▶ PASSAGE TO READ:
Now I just created a dataframe and kept concating the datframe from each csv in each iteration to have a standard dataframe containing all columns which I eventually intended to save as csv
I tried making a dataframe with 1000 sample csv and noticed as the dataframe size increased, the number of iteration dropped down from 10 to 1.5 per second which probably means that it would follow a similar trend if I got all-in with 100k csv thus taking days if not months to combine them.
Is there a better way of combining huge number of csv files?
Here is my code
df_t1 = pd.DataFrame()
for i in tqdm(range(len(excelNames))):
thisCSV = str(excelNames[i]).lower().strip()
df = pd.read_csv(pathxl + "\\" + thisCSV, error_bad_lines=False, warn_bad_lines=False,low_memory=False)
df["File Name"] = pd.Series([thisCSV for x in range(len(df.index))])
if thisCSV.endswith('type1.csv'):
df_t1 = pd.concat([df_t1,df], axis=0, ignore_index=True)
df_t1.to_csv(outpath + "df_t1.csv", index = None, header=True, encoding='utf-8')
print("df_t1.csv generated")
Possible improvement
Method 1: Using Pandas
#df_t1 = pd.DataFrame()
df_t1_lst = []
for i in tqdm(range(len(excelNames))):
thisCSV = str(excelNames[i]).lower().strip()
if thisCSV.endswith('type1.csv'):
df = pd.read_csv(pathxl + "\\" + thisCSV, error_bad_lines=False, warn_bad_lines=False,low_memory=False)
#df["File Name"] = pd.Series([thisCSV for x in range(len(df.index))]) --unnecessary to loop use next line instead
df["File Name"] = thisCSV # places thisCSV in every row
#df_t1 = pd.concat([df_t1,df], axis=0, ignore_index=True) # concat slow, append to list instead
df_t1 = pd.concat(df_t1_lst, ignore_index=True) # Form dataframe from list (faster than pd.concat in loop)

▶ THE TASKS:
1. In the question about combining many CSV files, list each keyword argument passed to `pd.read_csv`, with its value.
2. Carry the text on combining many CSV files forward from its final line.

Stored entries

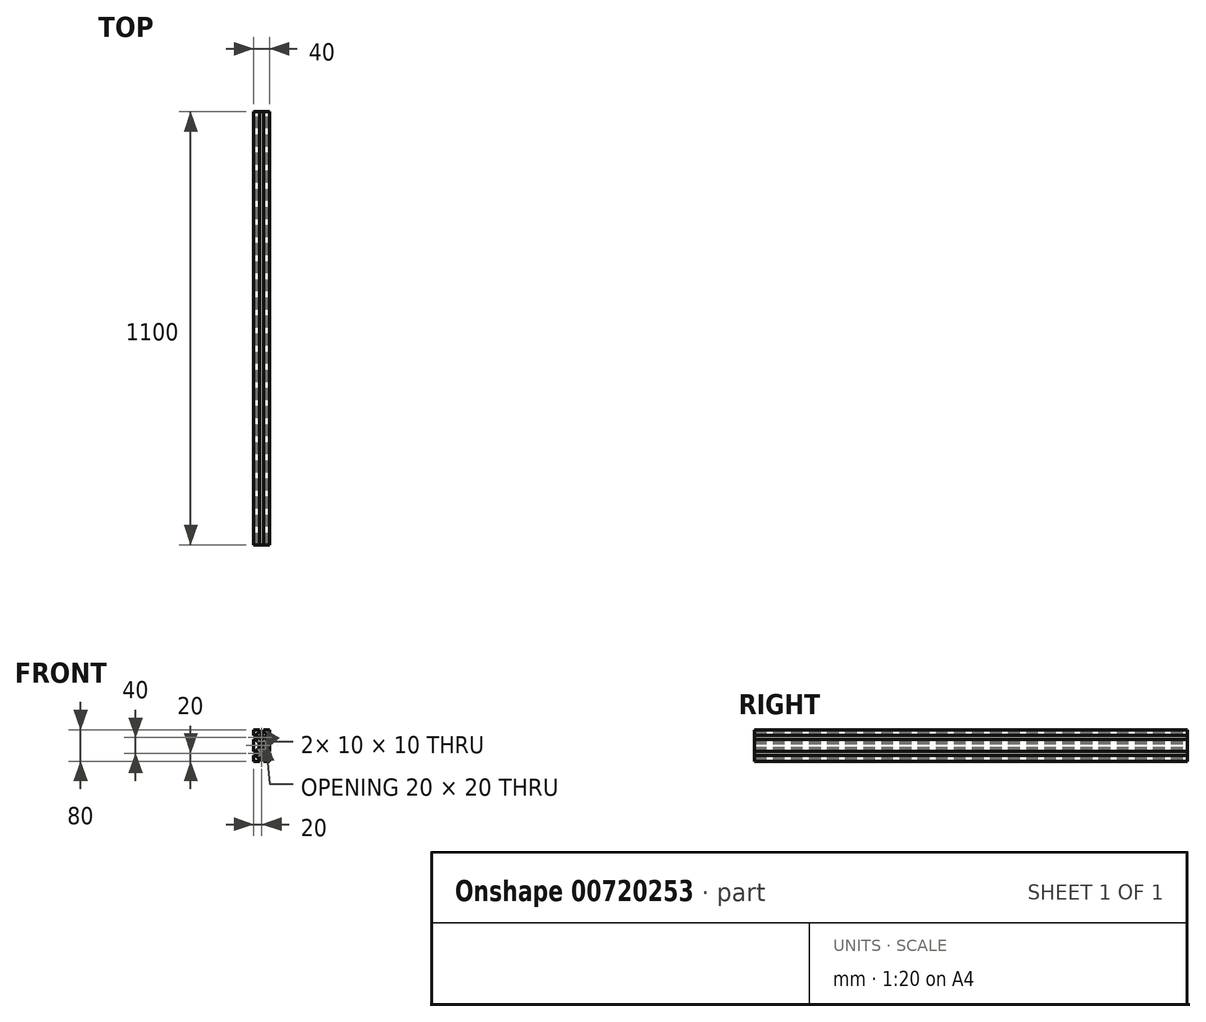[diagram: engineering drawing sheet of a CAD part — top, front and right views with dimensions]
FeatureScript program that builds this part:
annotation { "Feature Type Name" : "Feature", "Feature Type Description" : "" }
export const myFeature = defineFeature(function(context is Context, id is Id, definition is map)
    precondition{}
    {
        {
            var Q0;
            Q0=qCreatedBy(makeId("Front.planeOp"),FACE);
            var sketch = newSketch(context, id + "F0", { "sketchPlane" : qUnion([Q0])});
            skLineSegment(sketch, "E0.top", {"start": v(20, -20) * mm, "end": v(5, -20) * mm});
            skLineSegment(sketch, "E0.left", {"start": v(20, 20) * mm, "end": v(20, 5) * mm});
            skLineSegment(sketch, "E0.right", {"start": v(-20, 20) * mm, "end": v(-20, 5) * mm});
            skPoint(sketch, "E0.middle", {"position": v(0, 0) * mm});
            skLineSegment(sketch, "E1", {"start": v(0, 20) * mm, "end": v(0, -20) * mm, "construction": true});
            skLineSegment(sketch, "E2", {"start": v(-20, 0) * mm, "end": v(20, 0) * mm, "construction": true});
            skLineSegment(sketch, "E3", {"start": v(-20, 5) * mm, "end": v(-15, 5) * mm});
            skLineSegment(sketch, "E4", {"start": v(-20, -5) * mm, "end": v(-15, -5) * mm});
            skLineSegment(sketch, "E5", {"start": v(-5, 20) * mm, "end": v(-5, 15) * mm});
            skLineSegment(sketch, "E6", {"start": v(5, 20) * mm, "end": v(5, 15) * mm});
            skLineSegment(sketch, "E7", {"start": v(-10, 15) * mm, "end": v(-5, 15) * mm});
            skLineSegment(sketch, "E8", {"start": v(-10, -15) * mm, "end": v(-5, -15) * mm});
            skLineSegment(sketch, "E9", {"start": v(15, 10) * mm, "end": v(15, 5) * mm});
            skLineSegment(sketch, "E10", {"start": v(-15, 10) * mm, "end": v(-10, 5) * mm});
            skLineSegment(sketch, "E11", {"start": v(-10, 15) * mm, "end": v(-5, 10) * mm});
            skLineSegment(sketch, "E12", {"start": v(-15, -10) * mm, "end": v(-10, -5) * mm});
            skLineSegment(sketch, "E13", {"start": v(-10, -15) * mm, "end": v(-5, -10) * mm});
            skLineSegment(sketch, "E14.trimOffspring", {"start": v(20, -5) * mm, "end": v(20, -20) * mm});
            skLineSegment(sketch, "E15.trimOffspring", {"start": v(-20, -5) * mm, "end": v(-20, -20) * mm});
            skLineSegment(sketch, "E16.trimOffspring", {"start": v(-5, -20) * mm, "end": v(-20, -20) * mm});
            skLineSegment(sketch, "E17.trimOffspring", {"start": v(5, 15) * mm, "end": v(10, 15) * mm});
            skLineSegment(sketch, "E18.trimOffspring", {"start": v(-15, -5) * mm, "end": v(-15, -10) * mm});
            skLineSegment(sketch, "E19.trimOffspring", {"start": v(15, -5) * mm, "end": v(15, -10) * mm});
            skLineSegment(sketch, "E20.trimOffspring", {"start": v(5, -15) * mm, "end": v(10, -15) * mm});
            skLineSegment(sketch, "E21.trimOffspring", {"start": v(-5, 5) * mm, "end": v(-5, -5) * mm});
            skLineSegment(sketch, "E22.trimOffspring", {"start": v(5, 5) * mm, "end": v(5, -5) * mm});
            skLineSegment(sketch, "E23.trimOffspring", {"start": v(15, 5) * mm, "end": v(20, 5) * mm});
            skLineSegment(sketch, "E24.trimOffspring", {"start": v(15, -5) * mm, "end": v(20, -5) * mm});
            skLineSegment(sketch, "E25.trimOffspring", {"start": v(5, -15) * mm, "end": v(5, -20) * mm});
            skLineSegment(sketch, "E26.trimOffspring", {"start": v(-5, -15) * mm, "end": v(-5, -20) * mm});
            skLineSegment(sketch, "E27.trimOffspring", {"start": v(-5, -5) * mm, "end": v(5, -5) * mm});
            skLineSegment(sketch, "E28.trimOffspring", {"start": v(-5, 5) * mm, "end": v(5, 5) * mm});
            skLineSegment(sketch, "E29", {"start": v(10, 5) * mm, "end": v(10, -5) * mm});
            skLineSegment(sketch, "E30", {"start": v(-5, 10) * mm, "end": v(5, 10) * mm});
            skLineSegment(sketch, "E31", {"start": v(-10, 5) * mm, "end": v(-10, -5) * mm});
            skLineSegment(sketch, "E32", {"start": v(-5, -10) * mm, "end": v(5, -10) * mm});
            skLineSegment(sketch, "E33.trimOffspring", {"start": v(-15, 10) * mm, "end": v(-15, 5) * mm});
            skPoint(sketch, "E34.orphan", {"position": v(20, 15) * mm});
            skPoint(sketch, "E35.orphan", {"position": v(20, -15) * mm});
            skPoint(sketch, "E36.orphan", {"position": v(15, -20) * mm});
            skPoint(sketch, "E37.orphan", {"position": v(-15, -20) * mm});
            skLineSegment(sketch, "E38.trimOffspring", {"start": v(-5, 0) * mm, "end": v(0, -5) * mm});
            skLineSegment(sketch, "E39.trimOffspring", {"start": v(-5, 0) * mm, "end": v(0, 5) * mm});
            skLineSegment(sketch, "E40.trimOffspring", {"start": v(0, 5) * mm, "end": v(5, 0) * mm});
            skLineSegment(sketch, "E41.trimOffspring", {"start": v(5, 10) * mm, "end": v(10, 15) * mm});
            skLineSegment(sketch, "E42.trimOffspring", {"start": v(10, 5) * mm, "end": v(15, 10) * mm});
            skLineSegment(sketch, "E43.trimOffspring", {"start": v(10, -5) * mm, "end": v(15, -10) * mm});
            skLineSegment(sketch, "E44.trimOffspring", {"start": v(5, -10) * mm, "end": v(10, -15) * mm});
            skLineSegment(sketch, "E45.trimOffspring", {"start": v(0, -5) * mm, "end": v(5, 0) * mm});
            skLineSegment(sketch, "E46.bottom", {"start": v(20, 60) * mm, "end": v(5, 60) * mm});
            skLineSegment(sketch, "E46.left", {"start": v(20, 60) * mm, "end": v(20, 45) * mm});
            skLineSegment(sketch, "E46.right", {"start": v(-20, 60) * mm, "end": v(-20, 45) * mm});
            skPoint(sketch, "E46.middle", {"position": v(0, 40) * mm});
            skLineSegment(sketch, "E47", {"start": v(0, 60) * mm, "end": v(0, 20) * mm, "construction": true});
            skLineSegment(sketch, "E48", {"start": v(-20, 40) * mm, "end": v(20, 40) * mm, "construction": true});
            skLineSegment(sketch, "E49", {"start": v(-20, 45) * mm, "end": v(-15, 45) * mm});
            skLineSegment(sketch, "E50", {"start": v(-20, 35) * mm, "end": v(-15, 35) * mm});
            skLineSegment(sketch, "E51", {"start": v(-5, 60) * mm, "end": v(-5, 55) * mm});
            skLineSegment(sketch, "E52", {"start": v(5, 60) * mm, "end": v(5, 55) * mm});
            skLineSegment(sketch, "E53", {"start": v(-10, 55) * mm, "end": v(-5, 55) * mm});
            skLineSegment(sketch, "E54", {"start": v(-10, 25) * mm, "end": v(-5, 25) * mm});
            skLineSegment(sketch, "E55", {"start": v(15, 50) * mm, "end": v(15, 45) * mm});
            skLineSegment(sketch, "E56", {"start": v(-15, 50) * mm, "end": v(-10, 45) * mm});
            skLineSegment(sketch, "E57", {"start": v(-10, 55) * mm, "end": v(-5, 50) * mm});
            skLineSegment(sketch, "E58", {"start": v(-15, 30) * mm, "end": v(-10, 35) * mm});
            skLineSegment(sketch, "E59", {"start": v(-10, 25) * mm, "end": v(-5, 30) * mm});
            skLineSegment(sketch, "E60.trimOffspring", {"start": v(20, 35) * mm, "end": v(20, 20) * mm});
            skLineSegment(sketch, "E61.trimOffspring", {"start": v(-20, 35) * mm, "end": v(-20, 20) * mm});
            skLineSegment(sketch, "E62.trimOffspring", {"start": v(-5, 60) * mm, "end": v(-20, 60) * mm});
            skLineSegment(sketch, "E63.trimOffspring", {"start": v(5, 55) * mm, "end": v(10, 55) * mm});
            skLineSegment(sketch, "E64.trimOffspring", {"start": v(-15, 35) * mm, "end": v(-15, 30) * mm});
            skLineSegment(sketch, "E65.trimOffspring", {"start": v(15, 35) * mm, "end": v(15, 30) * mm});
            skLineSegment(sketch, "E66.trimOffspring", {"start": v(5, 25) * mm, "end": v(10, 25) * mm});
            skLineSegment(sketch, "E67.trimOffspring", {"start": v(-5, 45) * mm, "end": v(-5, 35) * mm});
            skLineSegment(sketch, "E68.trimOffspring", {"start": v(5, 45) * mm, "end": v(5, 35) * mm});
            skLineSegment(sketch, "E69.trimOffspring", {"start": v(15, 45) * mm, "end": v(20, 45) * mm});
            skLineSegment(sketch, "E70.trimOffspring", {"start": v(15, 35) * mm, "end": v(20, 35) * mm});
            skLineSegment(sketch, "E71.trimOffspring", {"start": v(5, 25) * mm, "end": v(5, 20) * mm});
            skLineSegment(sketch, "E72.trimOffspring", {"start": v(-5, 25) * mm, "end": v(-5, 20) * mm});
            skLineSegment(sketch, "E73.trimOffspring", {"start": v(-5, 35) * mm, "end": v(5, 35) * mm});
            skLineSegment(sketch, "E74.trimOffspring", {"start": v(-5, 45) * mm, "end": v(5, 45) * mm});
            skLineSegment(sketch, "E75", {"start": v(10, 45) * mm, "end": v(10, 35) * mm});
            skLineSegment(sketch, "E76", {"start": v(-5, 50) * mm, "end": v(5, 50) * mm});
            skLineSegment(sketch, "E77", {"start": v(-10, 45) * mm, "end": v(-10, 35) * mm});
            skLineSegment(sketch, "E78", {"start": v(-5, 30) * mm, "end": v(5, 30) * mm});
            skLineSegment(sketch, "E79.trimOffspring", {"start": v(-15, 50) * mm, "end": v(-15, 45) * mm});
            skPoint(sketch, "E80.orphan", {"position": v(20, 55) * mm});
            skPoint(sketch, "E81.orphan", {"position": v(20, 25) * mm});
            skPoint(sketch, "E82.orphan", {"position": v(15, 20) * mm});
            skLineSegment(sketch, "E83.trimOffspring", {"start": v(-5, 40) * mm, "end": v(0, 35) * mm});
            skLineSegment(sketch, "E84.trimOffspring", {"start": v(-5, 40) * mm, "end": v(0, 45) * mm});
            skLineSegment(sketch, "E85.trimOffspring", {"start": v(0, 45) * mm, "end": v(5, 40) * mm});
            skLineSegment(sketch, "E86.trimOffspring", {"start": v(5, 50) * mm, "end": v(10, 55) * mm});
            skLineSegment(sketch, "E87.trimOffspring", {"start": v(10, 45) * mm, "end": v(15, 50) * mm});
            skLineSegment(sketch, "E88.trimOffspring", {"start": v(10, 35) * mm, "end": v(15, 30) * mm});
            skLineSegment(sketch, "E89.trimOffspring", {"start": v(5, 30) * mm, "end": v(10, 25) * mm});
            skLineSegment(sketch, "E90.trimOffspring", {"start": v(0, 35) * mm, "end": v(5, 40) * mm});
            skSolve(sketch);
        }
        {
            var Q0;
            Q0=makeQuery(id+"F0.imprint","IMPRINT",FACE,{"disambiguationData":[TD([[makeQuery(id+"F0.imprint","IMPRINT",EDGE,{"derivedFrom":sQuery(id+"F0.wireOp",EDGE,"E0.top")}),-1.0]])]});
            extrude(context, id + "F1", {"entities" : qUnion([Q0]), "depth" : 1100 * mm, "offsetDistance" : 25 * mm});
        }
    });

▶ ANSWERS FOR THIS EXERCISE:
1.
error_bad_lines=False
warn_bad_lines=False
low_memory=False

2.
df_t1.to_csv(outpath + "df_t1.csv", index = None, header=True, encoding='utf-8')
print("df_t1.csv generated")
Method 1a
Using Pandas to continuously append to CSV output file
import os
import pandas as pd
def str_to_bytes(s):
' String to byte array '
result = bytearray()
result.extend(map(ord, s))
return result
def good_file(file_path):
""" Check if file exists and is not empty"""
# Check if file exist and it is empty
return os.path.exists(file_path) and os.stat(file_path).st_size > 0
SEPARATOR = ',' # Separator used by CSV file
write_header = True
pathxl = 'xxxxxxxxxxxxxxxxxxxxxxxxxxxxxxx'
outpath = 'xxxxxxxxxxxxxxxxxxxxxxxxxx'
excelNames = ["xxx.csv", "xxxxx.csv"]
pathxl = r"C:\\Users\\darryl\\OneDrive\\Python"
outpath = pathxl + r"\\"
excelNames = ["test1_type1.csv", "test2_type1.csv"]
output_file = outpath + "df_t1.csv"
with open(output_file, "w") as ofile:
pass # create empty output file
for i in tqdm(range(len(excelNames))):
thisCSV = str(excelNames[i]).lower().strip()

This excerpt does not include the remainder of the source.